The depiction of the Professor's anterograde amnesia is realistic and harrowing. The poor man only has an eighty-minute memory and walks around with notes clipped to his suit! Throughout the book, the Housekeeper has so many conversations with him, learns so much from him, even takes him to a baseball game . . . and he remembers none of it. For him, it's always 1975. Enatsu is still a famous pitcher for the Tigers. Ogawa shows us how the Professor's condition makes it difficult for him to live a fulfilling life. Oh, he enjoys himself when he's solving a math problem and constructing a proof . . . but he will never remember all of the proofs he's constructed prior to that, all of the contests he's won, or any of the great new developments in number theory since 1975. The thesis that the Housekeeper finds beneath the false bottom of a cookie tin containing baseball cards gives us a glimpse into the Professor's past life, one from which he is now irrevocably separated by his accident. He can experience transitory joy, but he no longer has the capability for lasting satisfaction or contentment.

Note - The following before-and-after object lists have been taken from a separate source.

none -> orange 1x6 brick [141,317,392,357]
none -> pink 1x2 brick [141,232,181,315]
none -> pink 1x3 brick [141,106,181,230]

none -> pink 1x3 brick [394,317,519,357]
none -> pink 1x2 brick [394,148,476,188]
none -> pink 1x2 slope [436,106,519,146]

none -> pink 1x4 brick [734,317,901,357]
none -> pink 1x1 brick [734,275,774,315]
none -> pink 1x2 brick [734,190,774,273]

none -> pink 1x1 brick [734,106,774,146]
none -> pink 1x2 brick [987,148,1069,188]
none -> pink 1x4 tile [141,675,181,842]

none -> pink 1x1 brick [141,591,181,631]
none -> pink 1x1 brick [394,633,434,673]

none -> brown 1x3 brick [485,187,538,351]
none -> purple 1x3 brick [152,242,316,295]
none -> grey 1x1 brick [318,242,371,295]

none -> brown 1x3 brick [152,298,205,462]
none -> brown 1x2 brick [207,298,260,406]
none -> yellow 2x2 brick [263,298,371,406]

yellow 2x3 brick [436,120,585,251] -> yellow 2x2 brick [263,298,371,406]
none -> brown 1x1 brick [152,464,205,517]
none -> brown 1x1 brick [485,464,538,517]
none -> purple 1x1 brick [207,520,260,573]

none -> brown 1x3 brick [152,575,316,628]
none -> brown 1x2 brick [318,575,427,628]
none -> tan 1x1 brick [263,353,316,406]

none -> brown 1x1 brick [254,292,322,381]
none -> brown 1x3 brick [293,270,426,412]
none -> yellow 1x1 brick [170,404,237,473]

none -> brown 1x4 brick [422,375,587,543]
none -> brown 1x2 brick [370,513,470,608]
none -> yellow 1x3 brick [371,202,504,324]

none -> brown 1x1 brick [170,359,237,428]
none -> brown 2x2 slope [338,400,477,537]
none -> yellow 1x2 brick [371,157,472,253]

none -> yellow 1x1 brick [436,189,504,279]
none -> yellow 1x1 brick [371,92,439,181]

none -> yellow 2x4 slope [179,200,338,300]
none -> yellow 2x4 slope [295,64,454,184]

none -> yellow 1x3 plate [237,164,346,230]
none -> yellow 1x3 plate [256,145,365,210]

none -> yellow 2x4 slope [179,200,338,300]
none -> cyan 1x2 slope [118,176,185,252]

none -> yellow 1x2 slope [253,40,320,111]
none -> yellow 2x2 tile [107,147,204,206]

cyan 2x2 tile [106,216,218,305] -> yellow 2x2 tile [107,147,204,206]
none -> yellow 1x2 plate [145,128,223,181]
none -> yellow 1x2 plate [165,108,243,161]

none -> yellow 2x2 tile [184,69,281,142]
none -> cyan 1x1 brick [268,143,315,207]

Then when the Professor's amnesia worsens toward the end of the book, it's just heartbreaking. Here is a man who is so kind and thoughtful, and he's already had so much taken from him. Now he's lost the rest, and his eighty-minute memory becomes a zero-minute memory. He lives entirely in the present, which is not as wonderful as it might sound. As a result, Ogawa reminds us that the past has immeasurable value. It helps form our personality and is full of a vast collection of experiences, both good and bad, that contribute to how we understand the universe. The Professor was always happy to meet Root and teach him mathematics. But he would never understand the joy of watching Root grow up over a number of years, never watch Root's love of mathematics blossom into a passion that would lead to teaching math in elementary school. This experience is forever lost to him.
I wouldn't call the ending to The Housekeeper and the Professor sad, but it certainly wasn't happy. Although there is a little romantic tension between the two eponymous characters—and the Professor becomes a strong father figure for Root—this is not a romance, and there is no happily-ever-after. The Professor's anterograde amnesia becomes total, and he loses what small amount of independence he has managed to retain. The Housekeeper and Root must move on to other jobs, must continue on with their lives without the Professor, without his lectures or his mathematics or his note-covered clothing. It's a separation more profound than death, for they must go on with their separate lives, changing and growing even while the Professor continues to forget, and forget, and forget. . . .
Memory is fragile and tenuous, yet oh so important to our conception of self. Yoko Ogawa reminds us of the importance of memory in a fascinating, unassuming way. The Housekeeper and the Professor is a whisper of a novel, something that will take root in your mind and blossom into a fond memory.